PHILADELPHIA (CBS) - Today marks the 50th anniversary of the historic March on Washington for Jobs and Freedom, and area thought leaders weigh-in on the pace of the progress toward the "dream" since that day.

The 1963 march March on Washington had a clear purpose laid out in a 10-point plan that focused on desegregating schools, better jobs and wages, eliminating discrimination, and voting.

Events leading up to the march, including Martin Luther King, Jr.'s arrest and letter from Birmingham Jail and the death of Medgar Evers, helped make the need for civil rights real in the eyes of many who had once seemed disconnected from the problem. The events that followed, like the murder of four little girls at the 16th Street Baptist Church in Birmingham, Alabama, created a powder keg that forced legislators to act.

"After that march, things happened, and there was change," says Nolan Atkinson, a Philadelphia attorney with Duane Morris. Atkinson was just 20 years old when he traveled from Boston to attend the March on Washington in 1963.

"Segregated America became something other than segregated America," says Atkinson, who recently told his story at the Comcast Center's launch of HisDreamOurStories.com, a multimedia site that tells the stories of that historic day.

"You could sit down in a Woolworth 5 and dime and have a hotdog," he says. "That is what the march did."

Fast forward 50 years:

"Many of the laws that passed since 1963 have been eroded," says Drick Boyd, professor of urban studies at Eastern University. Boyd notes that voting rights, public education, economic equality and other legislation has regressed in many ways. He says part of the problem is that issues and restricted rights vary by state.

"Issues like gun laws, like education are legislated at the state level," says Boyd. "We have really given away the decision-making power to the states. This makes creating a national agenda extremely difficult."

This difficulty was apparent in Saturday's National Action to Realize the Dream Rally and March on Washington last Saturday. The event drew tens of thousands from all over the country, as well as countless leaders in civil rights. The only problem: the purpose and goals of the march seemed scattered.

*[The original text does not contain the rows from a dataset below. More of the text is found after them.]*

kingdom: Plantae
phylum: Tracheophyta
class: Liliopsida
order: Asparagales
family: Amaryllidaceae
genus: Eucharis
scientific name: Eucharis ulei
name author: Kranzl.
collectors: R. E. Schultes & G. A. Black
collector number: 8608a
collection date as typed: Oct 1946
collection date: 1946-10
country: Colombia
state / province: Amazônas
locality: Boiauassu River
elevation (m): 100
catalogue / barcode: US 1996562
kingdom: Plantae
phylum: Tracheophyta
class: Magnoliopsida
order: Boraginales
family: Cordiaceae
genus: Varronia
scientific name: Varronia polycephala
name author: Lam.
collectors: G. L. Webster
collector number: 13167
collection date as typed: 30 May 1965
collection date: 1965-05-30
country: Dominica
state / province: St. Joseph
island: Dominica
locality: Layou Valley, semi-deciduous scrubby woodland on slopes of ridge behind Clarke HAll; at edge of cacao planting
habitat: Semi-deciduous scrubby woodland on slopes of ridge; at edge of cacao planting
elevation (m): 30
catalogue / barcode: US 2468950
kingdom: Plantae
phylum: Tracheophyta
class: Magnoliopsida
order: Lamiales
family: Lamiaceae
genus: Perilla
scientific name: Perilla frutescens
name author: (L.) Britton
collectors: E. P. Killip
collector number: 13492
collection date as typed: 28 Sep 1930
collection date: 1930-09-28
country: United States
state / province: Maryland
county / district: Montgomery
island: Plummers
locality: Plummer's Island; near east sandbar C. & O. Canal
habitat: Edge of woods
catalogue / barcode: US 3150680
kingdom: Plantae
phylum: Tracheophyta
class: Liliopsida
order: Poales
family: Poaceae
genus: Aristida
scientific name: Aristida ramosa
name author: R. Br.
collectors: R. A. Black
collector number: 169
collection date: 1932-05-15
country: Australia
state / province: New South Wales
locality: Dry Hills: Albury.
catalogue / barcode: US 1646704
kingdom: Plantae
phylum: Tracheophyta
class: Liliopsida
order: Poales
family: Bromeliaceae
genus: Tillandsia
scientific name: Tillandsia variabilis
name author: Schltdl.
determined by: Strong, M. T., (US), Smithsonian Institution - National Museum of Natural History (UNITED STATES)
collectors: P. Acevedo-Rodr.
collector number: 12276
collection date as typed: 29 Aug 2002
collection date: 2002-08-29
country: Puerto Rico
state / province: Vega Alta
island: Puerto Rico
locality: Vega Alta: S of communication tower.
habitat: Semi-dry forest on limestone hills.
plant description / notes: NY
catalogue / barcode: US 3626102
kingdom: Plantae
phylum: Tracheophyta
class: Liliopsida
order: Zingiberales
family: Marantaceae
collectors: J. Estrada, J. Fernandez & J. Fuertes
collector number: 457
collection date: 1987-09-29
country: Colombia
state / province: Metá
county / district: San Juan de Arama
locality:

"We are not gathering around a central agenda for jobs, which should have been the focus of the March on Saturday," says Rev. Kevin Johnson, pastor of Bright Hope Baptist Church. He recently wrote an op-ed criticizing the lack of focus in the modern movement, calling the golden cerebration "hollow."

"The unemployment rate is nearly 13 percent, 3 points higher than it was in 1963," he says, "instead of focusing on adding more jobs, you see jobs going overseas. We need to be holding not only the president, but also the corporate leaders accountable. It's time for us to take care of home."

Saturday's speeches did touch on the need for jobs, but there was also much discussion about abolishing stand your ground laws, urban violence, eroding public education, immigration reform, gay rights, racial profiling, affordable college education, equal pay for women and the list goes on.

"I think civil rights leaders have fallen for the okie-doke," says Johnson, "poverty is on the rise in America. That should be the focus. The haves are getting more and the have-nots are left out in the cold."

Johnson says another missing component in Saturday's march was a clear call to action. He says the March on Washington took decades to bring to fruition, but the purpose and the vision was clear and so change happened. Johnson says Saturday's march fails to deliver that clear message.

"The key question is what can we do," says Todd Bernstein, founder of the Greater Philadelphia Martin Luther King, Jr. Day of Service. "Every single American can become involved and lobby their legislators for effective legislation. Every single American can do something to help the progress toward the dream."

Even though Saturday did not present a clear vision for the future, what is clear is that moving civil rights forward will require grassroots efforts and leaders who can articulate a clear agenda. More work needs to be done and it requires people to do it.